◆ **Work item**
Reproduce each of the records below verbatim, line for line.

◆ **Dataset records**

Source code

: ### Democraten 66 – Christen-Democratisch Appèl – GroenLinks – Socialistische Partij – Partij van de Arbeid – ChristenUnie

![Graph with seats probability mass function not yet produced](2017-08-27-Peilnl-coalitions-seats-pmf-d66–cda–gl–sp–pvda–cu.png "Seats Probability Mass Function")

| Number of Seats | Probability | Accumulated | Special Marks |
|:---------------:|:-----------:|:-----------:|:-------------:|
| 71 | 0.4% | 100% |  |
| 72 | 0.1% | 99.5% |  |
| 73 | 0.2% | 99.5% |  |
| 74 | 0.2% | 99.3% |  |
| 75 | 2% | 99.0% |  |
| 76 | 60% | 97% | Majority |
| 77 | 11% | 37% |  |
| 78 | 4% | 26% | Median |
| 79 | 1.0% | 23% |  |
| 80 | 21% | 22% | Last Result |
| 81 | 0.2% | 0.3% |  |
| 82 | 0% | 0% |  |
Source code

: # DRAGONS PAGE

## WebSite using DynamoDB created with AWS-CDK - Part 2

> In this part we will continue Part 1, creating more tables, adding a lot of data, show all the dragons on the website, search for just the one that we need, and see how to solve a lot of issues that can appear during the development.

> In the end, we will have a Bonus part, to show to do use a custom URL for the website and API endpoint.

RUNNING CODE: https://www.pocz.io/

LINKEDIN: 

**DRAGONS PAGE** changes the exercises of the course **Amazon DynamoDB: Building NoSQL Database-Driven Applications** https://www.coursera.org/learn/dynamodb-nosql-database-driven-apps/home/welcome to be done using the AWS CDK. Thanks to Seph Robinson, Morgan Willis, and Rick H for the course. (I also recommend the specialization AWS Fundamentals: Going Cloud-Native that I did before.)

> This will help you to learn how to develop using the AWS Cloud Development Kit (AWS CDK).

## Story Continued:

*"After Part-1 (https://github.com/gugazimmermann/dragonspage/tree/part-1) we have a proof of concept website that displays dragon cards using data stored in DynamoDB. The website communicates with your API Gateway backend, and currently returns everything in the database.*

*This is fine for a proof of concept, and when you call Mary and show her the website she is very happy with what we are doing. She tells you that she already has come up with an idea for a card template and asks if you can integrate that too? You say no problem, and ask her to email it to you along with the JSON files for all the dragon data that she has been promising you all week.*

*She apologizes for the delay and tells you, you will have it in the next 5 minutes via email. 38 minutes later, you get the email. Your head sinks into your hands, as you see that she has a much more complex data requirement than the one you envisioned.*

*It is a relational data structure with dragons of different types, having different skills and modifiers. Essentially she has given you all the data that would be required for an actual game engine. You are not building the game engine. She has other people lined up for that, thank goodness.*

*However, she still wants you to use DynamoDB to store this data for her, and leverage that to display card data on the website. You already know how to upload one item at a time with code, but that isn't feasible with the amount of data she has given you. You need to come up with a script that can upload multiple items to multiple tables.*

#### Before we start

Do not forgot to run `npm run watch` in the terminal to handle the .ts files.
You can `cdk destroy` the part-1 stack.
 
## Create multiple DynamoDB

◆ **Output**
Source code

: ### Democraten 66 – Christen-Democratisch Appèl – GroenLinks – Socialistische Partij – Partij van de Arbeid – ChristenUnie

![Graph with seats probability mass function not yet produced](2017-08-27-Peilnl-coalitions-seats-pmf-d66–cda–gl–sp–pvda–cu.png "Seats Probability Mass Function")

| Number of Seats | Probability | Accumulated | Special Marks |
|:---------------:|:-----------:|:-----------:|:-------------:|
| 71 | 0.4% | 100% |  |
| 72 | 0.1% | 99.5% |  |
| 73 | 0.2% | 99.5% |  |
| 74 | 0.2% | 99.3% |  |
| 75 | 2% | 99.0% |  |
| 76 | 60% | 97% | Majority |
| 77 | 11% | 37% |  |
| 78 | 4% | 26% | Median |
| 79 | 1.0% | 23% |  |
| 80 | 21% | 22% | Last Result |
| 81 | 0.2% | 0.3% |  |
| 82 | 0% | 0% |  |
Source code

: # DRAGONS PAGE

## WebSite using DynamoDB created with AWS-CDK - Part 2

> In this part we will continue Part 1, creating more tables, adding a lot of data, show all the dragons on the website, search for just the one that we need, and see how to solve a lot of issues that can appear during the development.

> In the end, we will have a Bonus part, to show to do use a custom URL for the website and API endpoint.

RUNNING CODE: https://www.pocz.io/

LINKEDIN: 

**DRAGONS PAGE** changes the exercises of the course **Amazon DynamoDB: Building NoSQL Database-Driven Applications** https://www.coursera.org/learn/dynamodb-nosql-database-driven-apps/home/welcome to be done using the AWS CDK. Thanks to Seph Robinson, Morgan Willis, and Rick H for the course. (I also recommend the specialization AWS Fundamentals: Going Cloud-Native that I did before.)

> This will help you to learn how to develop using the AWS Cloud Development Kit (AWS CDK).

## Story Continued:

*"After Part-1 (https://github.com/gugazimmermann/dragonspage/tree/part-1) we have a proof of concept website that displays dragon cards using data stored in DynamoDB. The website communicates with your API Gateway backend, and currently returns everything in the database.*

*This is fine for a proof of concept, and when you call Mary and show her the website she is very happy with what we are doing. She tells you that she already has come up with an idea for a card template and asks if you can integrate that too? You say no problem, and ask her to email it to you along with the JSON files for all the dragon data that she has been promising you all week.*

*She apologizes for the delay and tells you, you will have it in the next 5 minutes via email. 38 minutes later, you get the email. Your head sinks into your hands, as you see that she has a much more complex data requirement than the one you envisioned.*

*It is a relational data structure with dragons of different types, having different skills and modifiers. Essentially she has given you all the data that would be required for an actual game engine. You are not building the game engine. She has other people lined up for that, thank goodness.*

*However, she still wants you to use DynamoDB to store this data for her, and leverage that to display card data on the website. You already know how to upload one item at a time with code, but that isn't feasible with the amount of data she has given you. You need to come up with a script that can upload multiple items to multiple tables.*

#### Before we start

Do not forgot to run `npm run watch` in the terminal to handle the .ts files.
You can `cdk destroy` the part-1 stack.
 
## Create multiple DynamoDB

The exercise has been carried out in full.